Deep Multi-task Learning for Depression Detection and Prediction in
Longitudinal Data
- URL: http://arxiv.org/abs/2012.02950v1
- Date: Sat, 5 Dec 2020 05:14:14 GMT
- Title: Deep Multi-task Learning for Depression Detection and Prediction in
Longitudinal Data
- Authors: Guansong Pang, Ngoc Thien Anh Pham, Emma Baker, Rebecca Bentley, Anton
van den Hengel
- Abstract summary: Depression is among the most prevalent mental disorders, affecting millions of people of all ages globally.
Machine learning techniques have shown effective in enabling automated detection and prediction of depression for early intervention and treatment.
We introduce a novel deep multi-task recurrent neural network to tackle this challenge, in which depression classification is jointly optimized with two auxiliary tasks.

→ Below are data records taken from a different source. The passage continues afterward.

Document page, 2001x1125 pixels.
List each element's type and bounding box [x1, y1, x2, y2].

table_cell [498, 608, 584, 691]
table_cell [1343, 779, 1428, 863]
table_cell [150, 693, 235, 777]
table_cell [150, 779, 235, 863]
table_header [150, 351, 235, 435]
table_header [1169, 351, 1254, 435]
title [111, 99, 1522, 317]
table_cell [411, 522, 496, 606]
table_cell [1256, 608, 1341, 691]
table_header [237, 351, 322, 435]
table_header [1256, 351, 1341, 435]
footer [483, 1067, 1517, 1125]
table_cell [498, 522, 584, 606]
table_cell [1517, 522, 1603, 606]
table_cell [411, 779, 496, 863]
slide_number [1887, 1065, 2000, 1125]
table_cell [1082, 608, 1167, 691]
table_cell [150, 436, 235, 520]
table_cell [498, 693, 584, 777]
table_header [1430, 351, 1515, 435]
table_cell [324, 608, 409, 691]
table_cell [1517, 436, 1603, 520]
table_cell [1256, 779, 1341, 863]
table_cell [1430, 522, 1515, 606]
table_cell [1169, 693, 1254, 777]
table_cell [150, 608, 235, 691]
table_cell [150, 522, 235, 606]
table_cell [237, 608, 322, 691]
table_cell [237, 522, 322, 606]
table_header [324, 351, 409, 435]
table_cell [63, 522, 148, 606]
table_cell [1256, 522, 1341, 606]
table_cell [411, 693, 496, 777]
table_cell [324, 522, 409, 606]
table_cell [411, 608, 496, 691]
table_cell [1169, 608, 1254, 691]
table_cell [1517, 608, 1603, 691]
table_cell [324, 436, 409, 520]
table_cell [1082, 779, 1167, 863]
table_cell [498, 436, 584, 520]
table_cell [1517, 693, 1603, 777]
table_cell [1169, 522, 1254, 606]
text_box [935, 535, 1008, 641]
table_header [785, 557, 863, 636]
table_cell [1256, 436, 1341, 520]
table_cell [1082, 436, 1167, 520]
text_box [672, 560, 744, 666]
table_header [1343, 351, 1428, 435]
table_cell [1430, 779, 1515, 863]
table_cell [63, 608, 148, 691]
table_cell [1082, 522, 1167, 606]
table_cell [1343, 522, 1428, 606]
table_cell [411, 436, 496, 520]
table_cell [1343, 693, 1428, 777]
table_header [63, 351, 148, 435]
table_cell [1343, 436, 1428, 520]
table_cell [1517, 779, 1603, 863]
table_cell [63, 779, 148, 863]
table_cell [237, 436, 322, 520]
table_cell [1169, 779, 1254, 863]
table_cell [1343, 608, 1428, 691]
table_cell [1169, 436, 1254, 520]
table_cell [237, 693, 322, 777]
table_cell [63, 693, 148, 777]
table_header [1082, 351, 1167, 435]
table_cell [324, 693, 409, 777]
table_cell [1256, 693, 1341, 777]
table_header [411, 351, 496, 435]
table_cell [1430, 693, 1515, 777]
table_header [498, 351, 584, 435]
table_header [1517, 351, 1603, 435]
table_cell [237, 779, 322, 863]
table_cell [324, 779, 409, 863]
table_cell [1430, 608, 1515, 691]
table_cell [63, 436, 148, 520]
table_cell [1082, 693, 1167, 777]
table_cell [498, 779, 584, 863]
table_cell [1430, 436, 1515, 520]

- Score: 50.02223091927777
- License: http://creativecommons.org/licenses/by-nc-nd/4.0/
- Abstract: Depression is among the most prevalent mental disorders, affecting millions
of people of all ages globally. Machine learning techniques have shown
effective in enabling automated detection and prediction of depression for
early intervention and treatment. However, they are challenged by the relative
scarcity of instances of depression in the data. In this work we introduce a
novel deep multi-task recurrent neural network to tackle this challenge, in
which depression classification is jointly optimized with two auxiliary tasks,
namely one-class metric learning and anomaly ranking. The auxiliary tasks
introduce an inductive bias that improves the classification model's
generalizability on small depression samples. Further, unlike existing studies
that focus on learning depression signs from static data without considering
temporal dynamics, we focus on longitudinal data because i) temporal changes in
personal development and family environment can provide critical cues for
psychiatric disorders and ii) it may enable us to predict depression before the
illness actually occurs. Extensive experimental results on child depression
data show that our model is able to i) achieve nearly perfect performance in
depression detection and ii) accurately predict depression 2-4 years before the
clinical diagnosis, substantially outperforming seven competing methods.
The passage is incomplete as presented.